- [課題の内容]: IT導入補助金の文章のうち、「What? (何を) |」から「(※1)投資の必要性などを鑑みて、必要な時期に適宜実施。」までをすべて、一字も変えずに書き写してください。

##### 文書の一部 #####

「補助金/助成金(IT導入補助金)」タスクのポイント
まずは、「補助金/助成金(IT導入補助金)」タスクの全体像をざっと理解したいです。
はい、分かりました。
「補助金/助成金(IT導入補助金)」タスクの全体的なポイントを、シンプルに以下の通りまとめましたので、理解しておきましょう。
※IT導入補助金は、会社設立後の第一期では申請ができません。第二期以降の資金負担軽減を見据えたタスクとなります。
What? (何を) | IT導入支援企業と連携した各種申請作業 |
When? (いつ) | 期限なし(※1) |
Who? (誰が) | 「各自で作業(自製)」 又は 「専門家(認定支援機関 等)へ委託(外注)」 |
How? (方法) | 自製のケース:「IT導入補助金公式サイト」などを参考に自製 外注のケース:「認定経営革新等支援機関検索システム」などを利用して専門家へ外注 |
How long? (期間) | 作業時間:1週間程 採択~入金までの期間:数ヶ月(最大半年程) |
How much? (費用) | 自製のケース:無料 外注のケース:数万円~数十万円 |
(※1)投資の必要性などを鑑みて、必要な時期に適宜実施。
「補助金/助成金(IT導入補助金)」タスク記事のまとめ
これから、「補助金/助成金(IT導入補助金)」タスクに関する手続きなどを説明します。
結論をまずは知りたい方のために、記事内容を簡潔にまとめます。
なお、IT導入補助金制度は随時更新がかかりますので、必要に応じて、最新の公募要領等の情報を確認ください。
よろしくお願いいたします。
- 事前理解
(1)IT導入補助金とは?
・中小企業・小規模事業者がITツール導入に活用できる補助金。
(2)類型ごとの制度概要
① 通常枠A類型
・補助額:5万円~150万円(※2023年度から下限を引き下げ)
・補助率:1/2以内
・補助対象:ソフトウェア費、クラウド利用料(1年分)、導入関連費
② 通常枠B類型
・補助額:150万円~450万円
・補助率:1/2以内
・補助対象:ソフトウェア費、クラウド利用料(1年分)、導入関連費
③ セキュリティ対策推進枠
・補助額:5万円~100万円
・補助率:1/2以内
・補助対象:サービス利用料(最大2年分)
④ デジタル化基盤導入類型枠
・補助額:350万円まで(※2023年度から下限を撤廃)
・補助率:3/4以内(50万円以下) 又は 2/3以内(50万円超~350万円)
・補助対象:ソフトウェア購入費(会計、受発注、決済、ECソフト)、クラウド利用料(最大2年分)、導入関連費
(3) スケジュール
・IT導入補助金申請から採択を経て実際に補助金が入金されるまで、数ヶ月程(最大半年程)。
(4) 採択率
・年度(申請回)によって変動があるものの、全類型平均の採択率は、2021年度は約59%、2022年度は約74%であった。
(5) IT導入補助金活用時の留意点
① 後払いの性質
・後払い制となっているため、補助金受給前に事業資金を全て用意する必要があることに留意が必要。
② 経費支出時期が限定
・事業実施期間が約4~5ヶ月と定められている。事業実施期間以外に支出した経費は認められず、結果的に、補助金が採択されたが補助金を受けられないため留意が必要。

##### エントリーの抜粋 #####

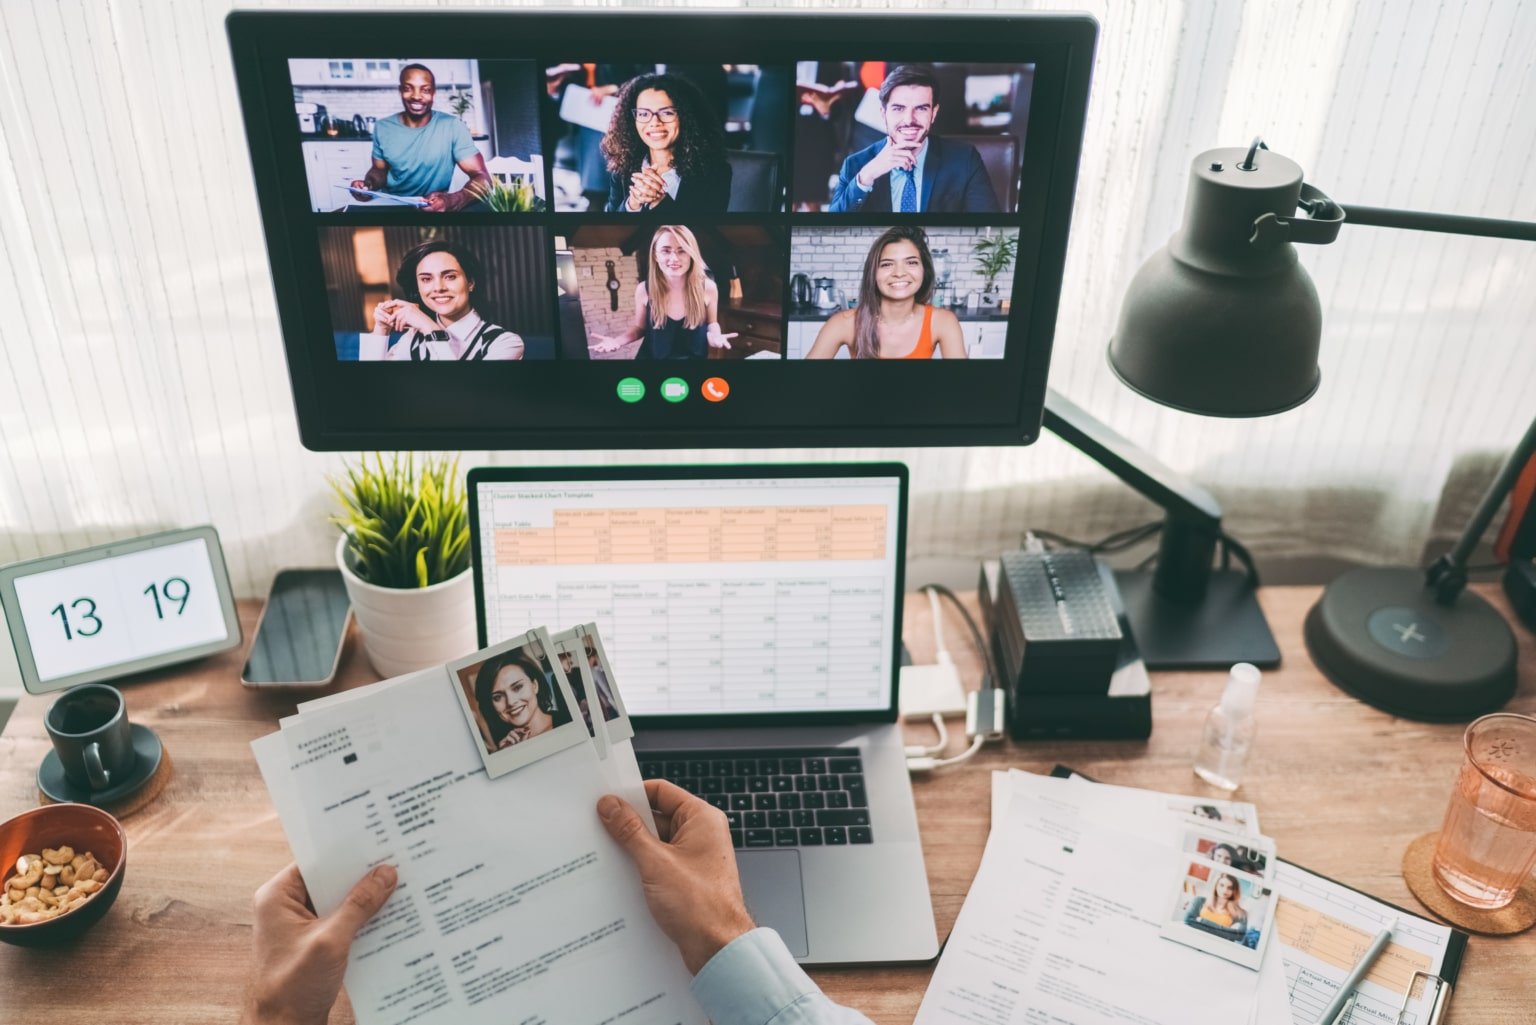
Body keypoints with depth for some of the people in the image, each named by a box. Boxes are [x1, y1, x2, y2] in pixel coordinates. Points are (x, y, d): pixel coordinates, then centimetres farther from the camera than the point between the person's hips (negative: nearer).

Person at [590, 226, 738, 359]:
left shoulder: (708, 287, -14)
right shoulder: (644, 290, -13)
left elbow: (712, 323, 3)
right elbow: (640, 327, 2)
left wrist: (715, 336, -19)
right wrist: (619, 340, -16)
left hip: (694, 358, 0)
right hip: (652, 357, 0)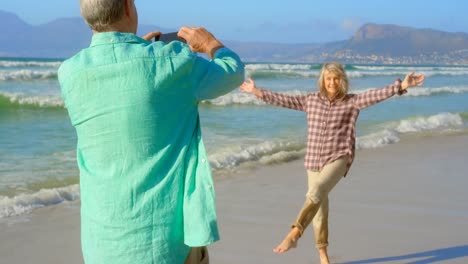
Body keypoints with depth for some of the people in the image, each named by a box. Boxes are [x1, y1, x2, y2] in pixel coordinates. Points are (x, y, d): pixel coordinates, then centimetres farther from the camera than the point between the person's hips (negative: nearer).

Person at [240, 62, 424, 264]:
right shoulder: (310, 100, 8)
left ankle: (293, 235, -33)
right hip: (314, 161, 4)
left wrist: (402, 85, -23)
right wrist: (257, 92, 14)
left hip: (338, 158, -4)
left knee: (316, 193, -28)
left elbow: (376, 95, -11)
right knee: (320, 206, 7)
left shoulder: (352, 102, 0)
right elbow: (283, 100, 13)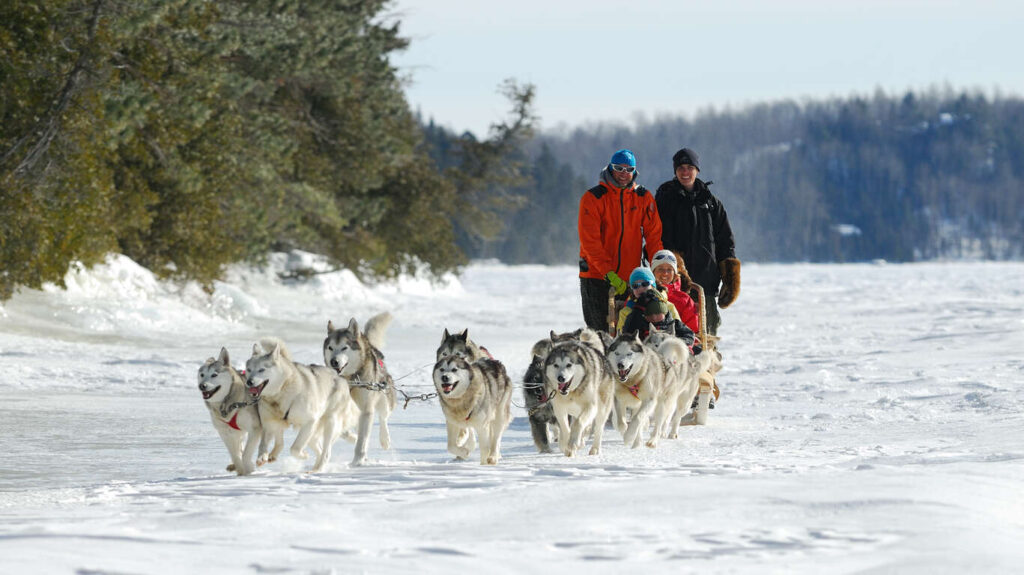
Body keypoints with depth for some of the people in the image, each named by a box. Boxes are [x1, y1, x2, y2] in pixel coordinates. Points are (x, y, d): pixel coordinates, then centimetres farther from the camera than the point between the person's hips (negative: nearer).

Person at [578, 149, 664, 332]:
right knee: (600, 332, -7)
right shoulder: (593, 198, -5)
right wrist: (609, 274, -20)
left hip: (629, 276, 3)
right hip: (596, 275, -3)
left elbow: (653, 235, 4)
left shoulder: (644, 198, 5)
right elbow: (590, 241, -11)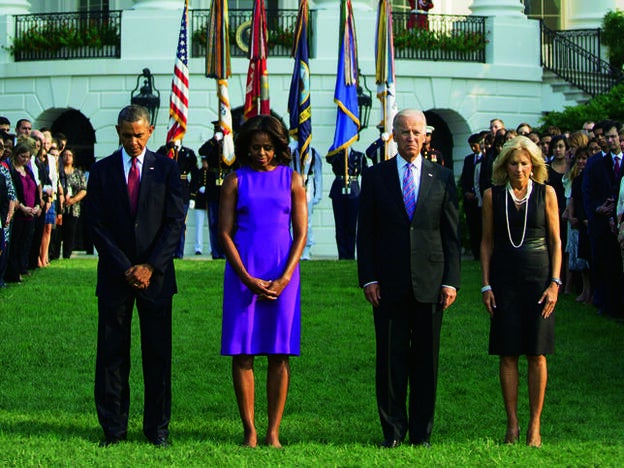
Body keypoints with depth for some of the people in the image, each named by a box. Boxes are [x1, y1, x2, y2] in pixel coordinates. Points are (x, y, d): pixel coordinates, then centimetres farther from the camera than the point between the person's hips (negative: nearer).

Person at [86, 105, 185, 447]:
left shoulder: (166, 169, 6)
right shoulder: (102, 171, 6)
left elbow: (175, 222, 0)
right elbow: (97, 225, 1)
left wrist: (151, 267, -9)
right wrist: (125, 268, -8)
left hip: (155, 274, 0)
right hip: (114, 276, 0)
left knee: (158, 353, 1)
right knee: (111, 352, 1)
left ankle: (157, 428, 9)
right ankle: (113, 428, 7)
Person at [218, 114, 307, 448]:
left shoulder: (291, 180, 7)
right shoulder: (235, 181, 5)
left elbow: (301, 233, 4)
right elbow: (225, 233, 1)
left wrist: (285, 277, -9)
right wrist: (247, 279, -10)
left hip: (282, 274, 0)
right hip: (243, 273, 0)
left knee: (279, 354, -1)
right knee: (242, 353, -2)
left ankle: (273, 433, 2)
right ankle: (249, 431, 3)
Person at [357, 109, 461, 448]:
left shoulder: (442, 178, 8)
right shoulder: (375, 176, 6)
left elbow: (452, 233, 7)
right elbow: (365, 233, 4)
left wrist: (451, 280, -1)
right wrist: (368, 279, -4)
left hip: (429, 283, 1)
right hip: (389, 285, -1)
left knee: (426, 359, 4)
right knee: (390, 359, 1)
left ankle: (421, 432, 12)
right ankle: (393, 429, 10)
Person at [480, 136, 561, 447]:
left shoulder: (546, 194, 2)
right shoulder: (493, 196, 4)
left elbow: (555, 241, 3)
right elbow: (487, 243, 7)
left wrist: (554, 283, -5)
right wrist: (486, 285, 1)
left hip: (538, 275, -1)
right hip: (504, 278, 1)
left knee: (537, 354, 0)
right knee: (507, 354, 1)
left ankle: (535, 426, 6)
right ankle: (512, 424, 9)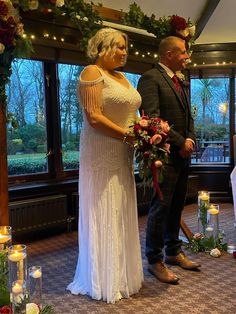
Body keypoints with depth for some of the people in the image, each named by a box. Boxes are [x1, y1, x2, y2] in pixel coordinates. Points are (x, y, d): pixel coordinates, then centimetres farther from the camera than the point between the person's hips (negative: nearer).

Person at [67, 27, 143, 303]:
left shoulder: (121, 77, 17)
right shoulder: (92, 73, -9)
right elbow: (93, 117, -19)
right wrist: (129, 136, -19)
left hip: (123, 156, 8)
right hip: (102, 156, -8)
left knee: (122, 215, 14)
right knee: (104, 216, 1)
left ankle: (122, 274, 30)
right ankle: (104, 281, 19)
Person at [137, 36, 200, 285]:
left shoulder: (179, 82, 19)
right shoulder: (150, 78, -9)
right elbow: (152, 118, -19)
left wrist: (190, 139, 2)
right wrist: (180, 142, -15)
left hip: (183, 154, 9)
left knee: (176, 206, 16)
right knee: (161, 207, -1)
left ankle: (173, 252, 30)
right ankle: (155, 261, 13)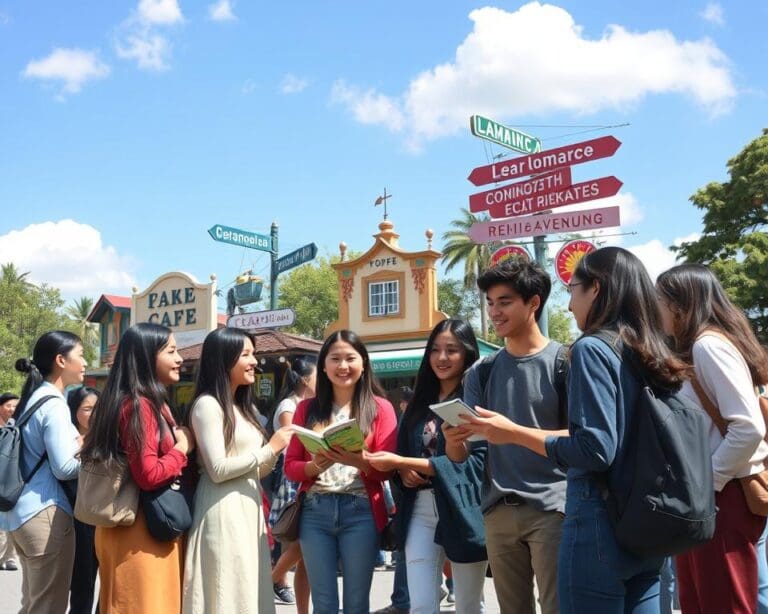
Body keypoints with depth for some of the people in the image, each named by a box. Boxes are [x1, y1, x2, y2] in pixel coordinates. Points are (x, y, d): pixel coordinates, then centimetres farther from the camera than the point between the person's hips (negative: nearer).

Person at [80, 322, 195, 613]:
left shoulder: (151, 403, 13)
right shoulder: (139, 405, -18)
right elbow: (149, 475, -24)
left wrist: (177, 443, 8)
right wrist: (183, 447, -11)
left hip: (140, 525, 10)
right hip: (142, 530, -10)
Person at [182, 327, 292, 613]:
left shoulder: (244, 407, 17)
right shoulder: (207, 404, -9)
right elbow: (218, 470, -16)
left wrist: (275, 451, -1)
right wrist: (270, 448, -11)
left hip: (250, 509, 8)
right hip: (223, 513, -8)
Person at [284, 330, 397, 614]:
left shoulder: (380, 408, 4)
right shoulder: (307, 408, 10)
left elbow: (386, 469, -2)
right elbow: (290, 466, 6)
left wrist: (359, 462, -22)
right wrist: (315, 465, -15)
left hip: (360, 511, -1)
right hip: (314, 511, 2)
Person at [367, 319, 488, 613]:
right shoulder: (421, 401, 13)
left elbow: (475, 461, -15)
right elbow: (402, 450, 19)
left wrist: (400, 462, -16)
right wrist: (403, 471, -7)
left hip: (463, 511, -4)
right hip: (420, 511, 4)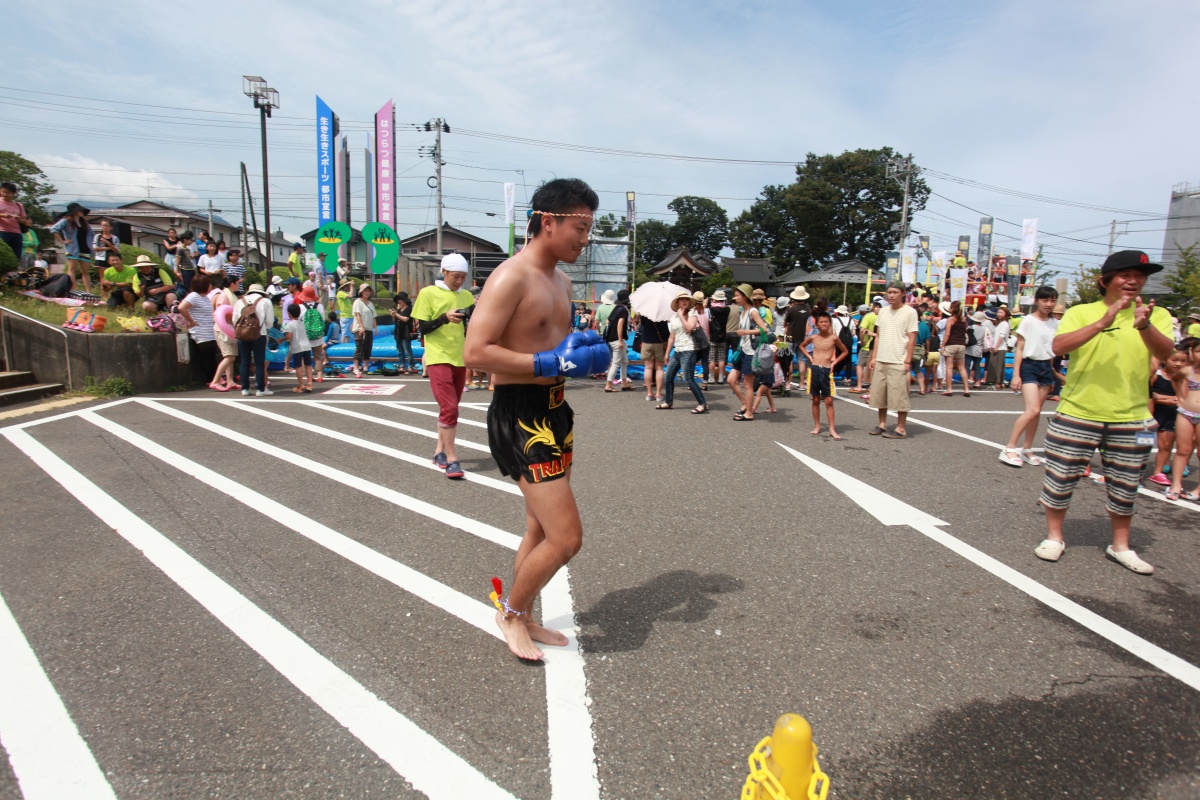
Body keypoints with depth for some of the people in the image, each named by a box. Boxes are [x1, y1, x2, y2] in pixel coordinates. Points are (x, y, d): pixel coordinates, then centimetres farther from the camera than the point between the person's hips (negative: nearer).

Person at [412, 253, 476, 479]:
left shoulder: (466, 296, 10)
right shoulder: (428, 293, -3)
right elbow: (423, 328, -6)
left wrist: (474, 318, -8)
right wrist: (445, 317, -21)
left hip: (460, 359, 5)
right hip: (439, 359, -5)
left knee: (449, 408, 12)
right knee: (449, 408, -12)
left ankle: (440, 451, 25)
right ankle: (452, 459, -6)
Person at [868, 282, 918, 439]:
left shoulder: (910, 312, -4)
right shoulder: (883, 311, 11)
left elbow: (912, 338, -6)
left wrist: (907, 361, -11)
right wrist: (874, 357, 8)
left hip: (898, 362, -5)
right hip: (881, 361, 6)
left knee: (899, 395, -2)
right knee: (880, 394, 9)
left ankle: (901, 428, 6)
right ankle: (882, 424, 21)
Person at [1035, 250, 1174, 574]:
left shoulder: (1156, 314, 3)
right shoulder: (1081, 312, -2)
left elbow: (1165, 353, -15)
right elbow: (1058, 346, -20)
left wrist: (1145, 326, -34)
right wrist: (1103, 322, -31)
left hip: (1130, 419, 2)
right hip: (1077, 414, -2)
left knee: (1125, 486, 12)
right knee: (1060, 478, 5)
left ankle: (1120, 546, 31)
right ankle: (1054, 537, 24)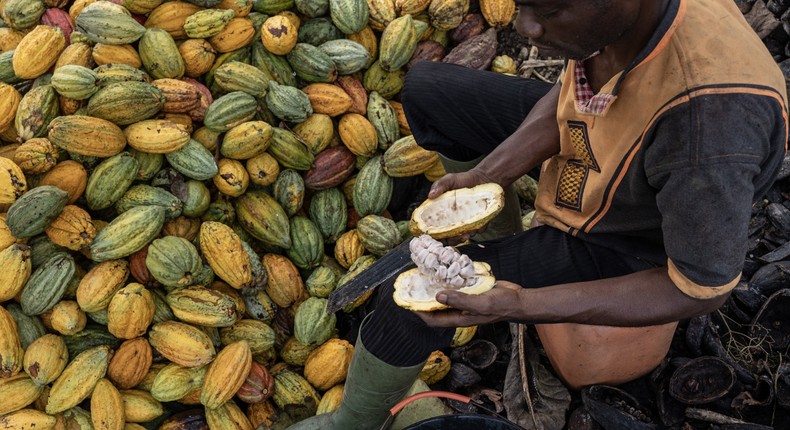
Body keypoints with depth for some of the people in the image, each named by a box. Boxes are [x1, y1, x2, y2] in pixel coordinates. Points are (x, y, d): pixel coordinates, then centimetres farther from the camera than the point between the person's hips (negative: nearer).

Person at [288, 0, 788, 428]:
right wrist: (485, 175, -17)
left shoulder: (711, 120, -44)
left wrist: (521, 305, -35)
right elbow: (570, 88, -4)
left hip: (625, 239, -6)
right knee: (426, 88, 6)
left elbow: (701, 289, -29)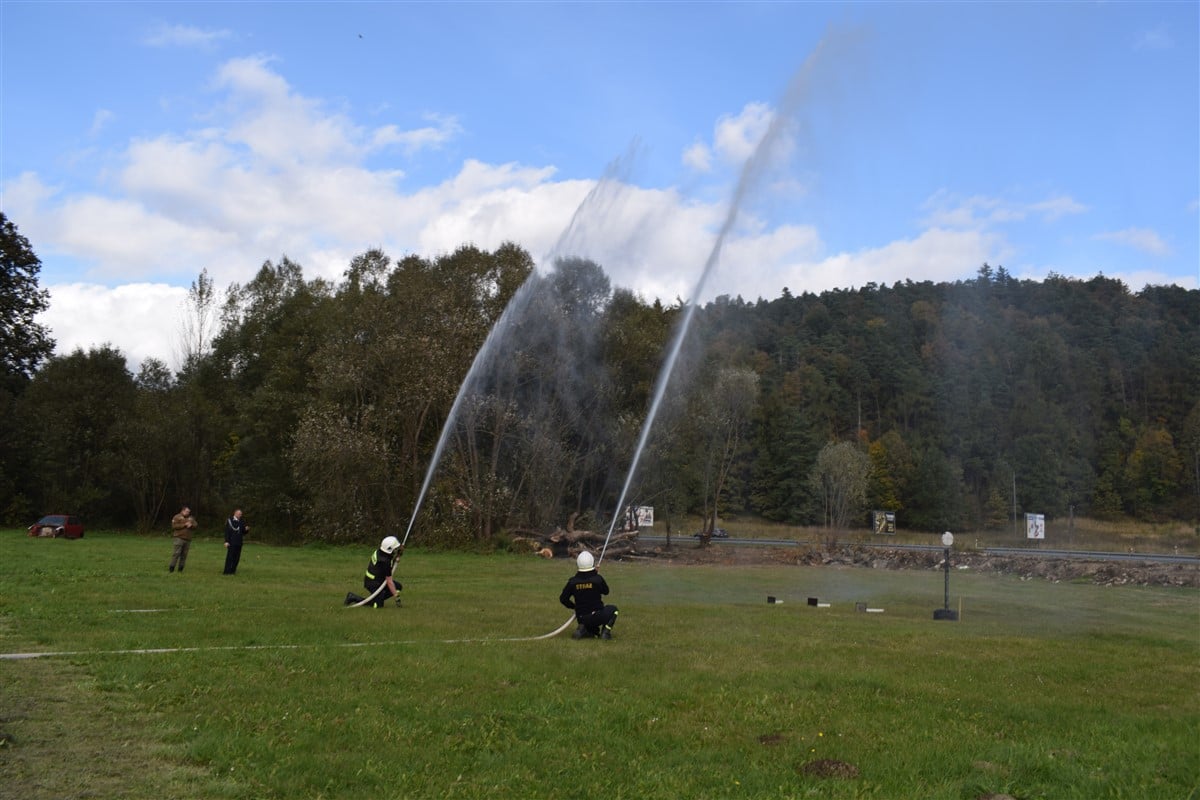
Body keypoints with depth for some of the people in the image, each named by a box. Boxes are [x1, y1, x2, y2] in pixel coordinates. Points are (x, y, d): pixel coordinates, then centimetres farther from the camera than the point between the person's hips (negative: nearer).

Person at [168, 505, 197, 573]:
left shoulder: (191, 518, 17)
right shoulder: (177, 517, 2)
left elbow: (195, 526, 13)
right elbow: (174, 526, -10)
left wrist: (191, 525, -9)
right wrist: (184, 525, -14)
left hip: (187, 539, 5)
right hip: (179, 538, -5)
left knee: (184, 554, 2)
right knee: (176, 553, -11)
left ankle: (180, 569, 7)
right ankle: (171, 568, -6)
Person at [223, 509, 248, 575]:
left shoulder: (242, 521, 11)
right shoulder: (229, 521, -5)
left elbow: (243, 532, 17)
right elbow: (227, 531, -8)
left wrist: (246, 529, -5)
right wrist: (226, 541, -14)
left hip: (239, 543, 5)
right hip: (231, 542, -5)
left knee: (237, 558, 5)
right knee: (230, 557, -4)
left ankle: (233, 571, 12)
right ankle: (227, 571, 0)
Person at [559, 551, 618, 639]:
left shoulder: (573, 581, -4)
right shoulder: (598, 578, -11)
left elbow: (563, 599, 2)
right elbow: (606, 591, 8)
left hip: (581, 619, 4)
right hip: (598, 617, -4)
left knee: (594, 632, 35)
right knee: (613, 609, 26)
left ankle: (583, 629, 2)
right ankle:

#####

- [練習の解答]:
What? (何を) | IT導入支援企業と連携した各種申請作業 |
When? (いつ) | 期限なし(※1) |
Who? (誰が) | 「各自で作業(自製)」 又は 「専門家(認定支援機関 等)へ委託(外注)」 |
How? (方法) | 自製のケース:「IT導入補助金公式サイト」などを参考に自製 外注のケース:「認定経営革新等支援機関検索システム」などを利用して専門家へ外注 |
How long? (期間) | 作業時間:1週間程 採択~入金までの期間:数ヶ月(最大半年程) |
How much? (費用) | 自製のケース:無料 外注のケース:数万円~数十万円 |
(※1)投資の必要性などを鑑みて、必要な時期に適宜実施。